“Ornamental Plants in Mid-19th c. Midwest” Blog Post

This article discussed how ornamental plants were used among three prominent families in Michigan in the mid nineteenth century. Ornamental plants generally gave off certain messages depending on how they were used in a family’s yard or garden. According to this article, these types of plants could “tell” strangers about the family’s “values.” Because of this, ornamental plants were “quiet yet very public reminders of middle class values and respectability” (Lyon-Jenness, 203). However, these social messages of plants were not as clear in the mid-west, according to the author of this article. While these plants were used to express “refinement, respectability, or progressive tendencies” in the mid-west, the author wanted to figure out the “public and private significance of ornamental plants in the lives of several intertwined Midwestern families” (Lyon-Jenness, 204). To do this, the author studied the Lawrence, Copley, and Buell families, who were long-established families of Volinia Township, Cass County, Michigan.

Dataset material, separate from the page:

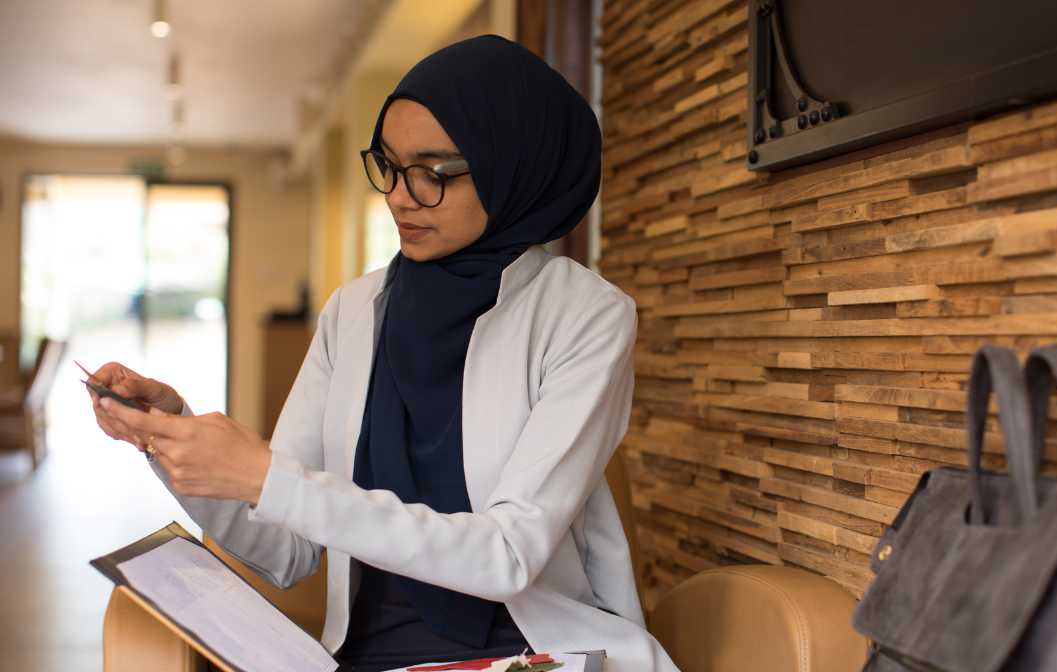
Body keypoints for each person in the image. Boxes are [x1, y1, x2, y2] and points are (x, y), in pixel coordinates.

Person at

While this article may not be as riveting as some of the other articles or book chapters read in this class, this one was pretty amusing to read. It was amusing because I never would have thought that something as simple as “pretty little yard plants” could have an extensive backstory in American history. My mother works at a Botanical Garden (administrative work, however) and has some knowledge on certain flowers, shrubs, or trees. Because of this, all I could think about while reading this article is wanting to share it with my mom!